Microscopic Voice Surgery
What is Microscopic Voice Surgery?
Microscopic voice surgery, otherwise known as microlaryngeal surgery, is a minimally invasive procedure used to correct the following:
- Voice disorders
- Speaking or breathing difficulties
- Other problems affecting the larynx
The larynx is located in the front of the neck and helps us breathe, swallow, speak and controls the opening and closing of the windpipe. The larynx is also where the vocal cords are found.
Who is a good Candidate for Microscopic Voice Surgery?
If you suffer from persistent cough, hoarseness or various voice problems, diagnostic testing can conclude if Microscopic voice surgery is right for you.
This procedure is commonly used to treat the following conditions:
- Benign tumors
Microscopic voice surgery removes these abnormal growths on the larynx. These are typically noncancerous growths that may develop in the area of the vocal folds as a result of persistent irritation or trauma. They can have a wide variety of causes, including vocal overuse, coughing, acid reflux and more.
How does Microscopic Voice Surgery Work?
Microscopic voice surgery is performed with a laryngoscope. This is a cylindrical tubing device that is placed in the patient’s mouth and directed to the vocal cords. An operating microscope is used to greatly magnify the vocal folds, allowing the doctor to visually examine the area while operating on it.
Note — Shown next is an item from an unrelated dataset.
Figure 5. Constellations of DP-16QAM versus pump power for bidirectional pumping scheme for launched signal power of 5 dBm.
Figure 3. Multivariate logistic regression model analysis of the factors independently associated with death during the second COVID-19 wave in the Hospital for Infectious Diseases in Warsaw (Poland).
Tiny instruments are inserted through the laryngoscope and used to perform the procedure, and no incisions are needed. Because of this, the majority of microscopic voice surgery procedures are performed on an outpatient basis and do not require hospital stay. Patients also benefit from a faster recovery and superior voice quality as compared to traditional laryngeal surgery.
Microscopic Voice Surgery Procedure
General anesthesia is required when a patient is undergoing microscopic voice surgery. Once it has taken effect, the laryngoscope is properly placed in the patient’s mouth and navigated into the throat. Next, the surgical tools are inserted through the laryngoscope and directed into the larynx to reach the vocal folds. Making use of the instrument’s high magnification capabilities, the surgeon approaches the treatment area with precision and care.
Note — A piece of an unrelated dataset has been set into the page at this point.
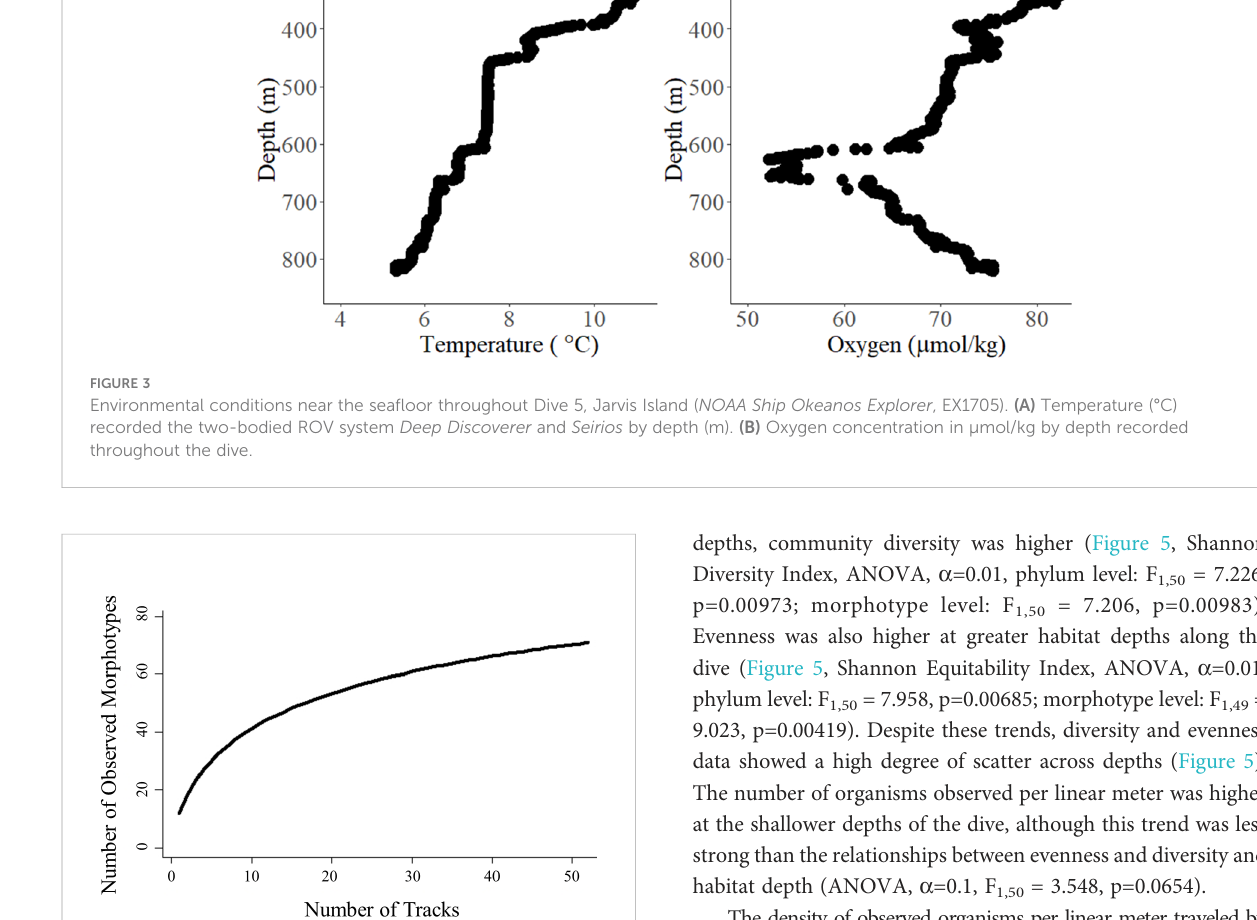
FIGURE 4 Species accumulation curve modeling the number of morphotypes likely to be observed with increasing sampling effort. Tracks represent dive sections of distinct rugosities. Morphotypes are classi fi ed by common name (e.g., shrimp, octopus, gold coral). The model predicts 112.07 types of organisms present in this community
Once the lesion that has formed on the surface of the vocal fold is reached, it will be cut away and completely removed with the surgical cutting tools. This technique allows for incredible accuracy in order to ensure that only the damaged tissue is removed and the surrounding area remains unaffected. By leaving the majority of the laryngeal structure intact and completely unharmed, microscopic voice surgery is a minimally invasive technique that offers a rapid healing process.
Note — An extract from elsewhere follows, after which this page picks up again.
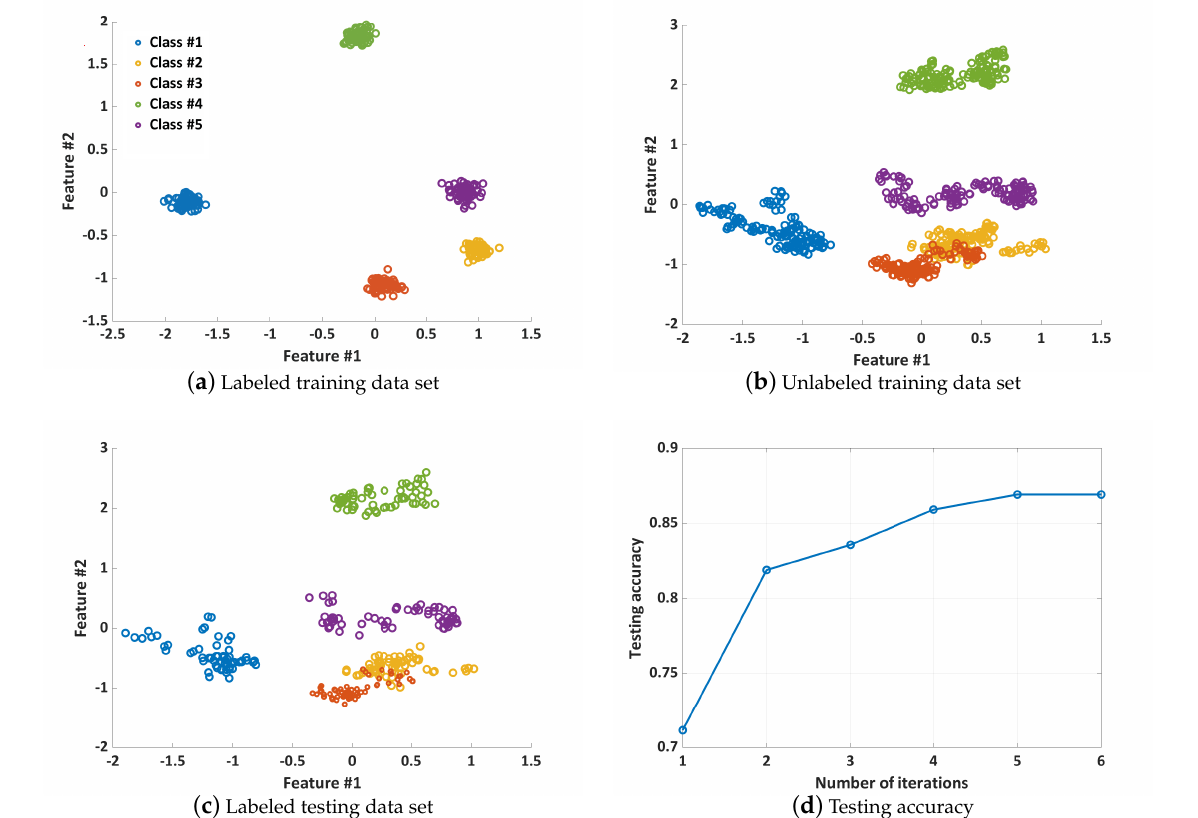
Figure 2. The synthetic data set generated with the make_blobs package.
Recovery from Microscopic Voice Surgery
Following the procedure, you will be monitored for several hours then released to return home the same day. Most patients experience some level of discomfort after the surgery, but it will often respond well to over-the-counter pain relievers such as acetaminophen or ibuprofen. If your pain is more significant, a stronger form of medication can be prescribed for short-term use. Cough medicine may be recommended as well to ensure that you do not irritate the sensitive tissue of the larynx as it recovers.
Speaking may be difficult for the first few days after microscopic voice surgery as the vocal folds are swollen and undergoing the healing process. It is best to rest your voice as much as possible in the initial weeks after surgery. Your doctor will provide detailed instructions on voice use limitations following microscopic voice surgery. After a follow-up appointment with your surgeon several weeks post-surgery, you will likely be cleared to resume your normal vocal activities.
Risks of Microscopic Voice Surgery
While microscopic voice surgery is considered a safe procedure, all forms of surgery do carry some risk. Although rare, the complications that are associated with microscopic voice surgery include a reaction to anesthesia, dental damage, temporary numbness of the tongue, bleeding, infection and less than optimal results. Choosing a physician with extensive experience in microscopic voice surgery can help lower the risk of encountering any difficulties.